Since the lines are ordered by time specification, the fastest way (provided you do not keep indexes of any sort) is to do the old good binary search, doing all necessary housekeeping to account for line boundaries and converting the timestamp from whatever format it is in the logfile to epoch seconds for comparison with the target interval boundaries.

Since you are dealing with Perl here, it would be natural to first look on CPAN for a module which somebody else has already written to do just this.

And of course somebody has. Enter File::SortedSeek by Dr. James Freeman. The module interface is a bit weird, so it pays off to read the documentation carefully.

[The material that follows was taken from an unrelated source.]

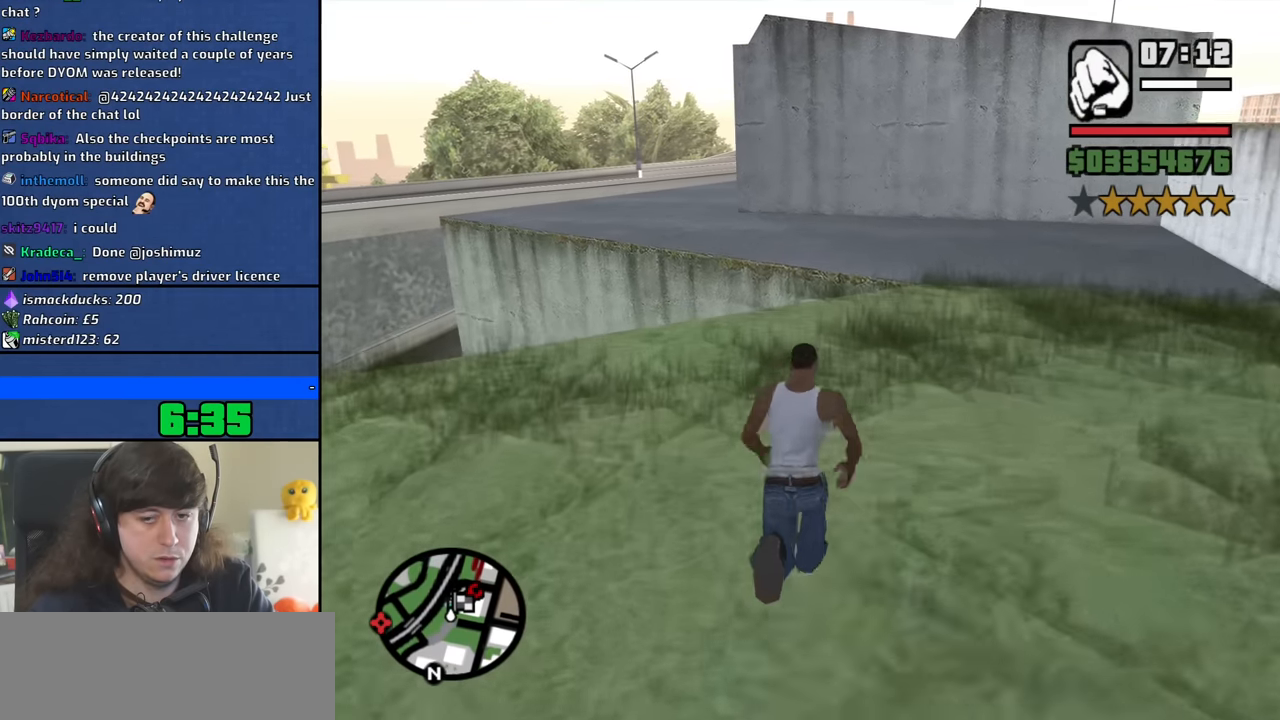
{"keys": ["w"], "mouse": [], "events": [[33, "space", "down"], [133, "space", "up"], [217, "space", "down"], [317, "space", "up"], [417, "space", "down"], [500, "space", "up"]]}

At any rate, here is a complete program that handles the task, assuming that the timestamp (in pretty much any format) is at the beginning of each line of the logfile:


#! /usr/bin/perl
use strict;
use warnings;
use Getopt::Long;
use File::SortedSeek;
use Time::ParseDate;

my ($from, $to);
usage() unless GetOptions("from=s" => \$from, "to=s" => \$to);
usage() unless @ARGV == 1;
$from = parsedate($from) if $from;
$to   = parsedate($to)   if $to;

my $filename = shift;

open L, "< $filename" or die "unable to open $filename: $!\n";
File::SortedSeek::set_silent(1);

my $end = File::SortedSeek::numeric(*L, $to, \&time2sec)   if $to;
my $beg = File::SortedSeek::numeric(*L, $from, \&time2sec) if $from;
$end ||= 0;  $beg ||= 0;
while (<L>) {
    print;
    $beg += length($_);
    last if $end && $beg > $end;
}

sub usage
{
    print STDERR <<EOF;
usage:
\t$0 --from date-time [--to date-time] filename
\t$0 -f date-time [-t date-time] filename
EOF
    exit 1;
}

sub time2sec
{
    my $line  = shift;
    return undef unless defined $line;
    my $r = parsedate($line, FUZZY => 1);
    $r;
}

Nifty, eh?